AWS Certified Machine Learning Engineer – Associate (MLA-C01) — Question 34
A company has implemented a data ingestion pipeline for sales transactions from its ecommerce website. The company uses Amazon Data Firehose to ingest data into Amazon OpenSearch Service. The buffer interval of the Firehose stream is set for 60 seconds. An OpenSearch linear model generates real-time sales forecasts based on the data and presents the data in an OpenSearch dashboard.
The company needs to optimize the data ingestion pipeline to support sub-second latency for the real-time dashboard.

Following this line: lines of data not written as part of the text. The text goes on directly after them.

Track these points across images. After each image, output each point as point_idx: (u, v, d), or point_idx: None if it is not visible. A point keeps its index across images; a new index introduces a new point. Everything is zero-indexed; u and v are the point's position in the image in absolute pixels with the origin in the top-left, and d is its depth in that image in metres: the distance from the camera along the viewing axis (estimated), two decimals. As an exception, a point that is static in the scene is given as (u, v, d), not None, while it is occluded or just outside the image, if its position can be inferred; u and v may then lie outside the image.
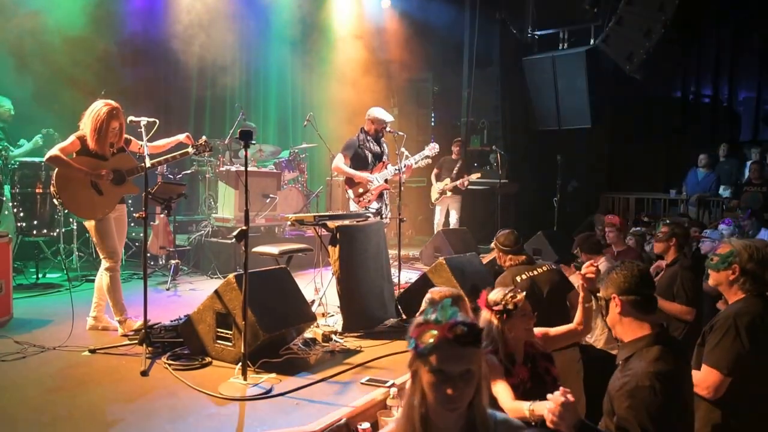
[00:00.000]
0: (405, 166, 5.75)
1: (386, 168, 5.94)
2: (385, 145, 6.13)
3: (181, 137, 4.58)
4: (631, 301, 2.16)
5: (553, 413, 1.85)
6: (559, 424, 1.85)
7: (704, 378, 2.49)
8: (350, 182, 5.90)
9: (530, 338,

Which change to the architecture will meet these requirements?
Answer options
- A. Use zero buffering in the Firehose stream. Tune the batch size that is used in the PutRecordBatch operation.
- B. Replace the Firehose stream with an AWS DataSync task. Configure the task with enhanced fan-out consumers.
- C. Increase the buffer interval of the Firehose stream from 60 seconds to 120 seconds.
- D. Replace the Firehose stream with an Amazon Simple Queue Service (Amazon SQS) queue.
Correct answer: A
Explanation
Option A is correct because using zero buffering allows for immediate data ingestion, significantly reducing latency. The other options either increase the buffer time (C), introduce a different service that may not meet the sub-second requirement (B), or change the ingestion method entirely without addressing the latency issue (D).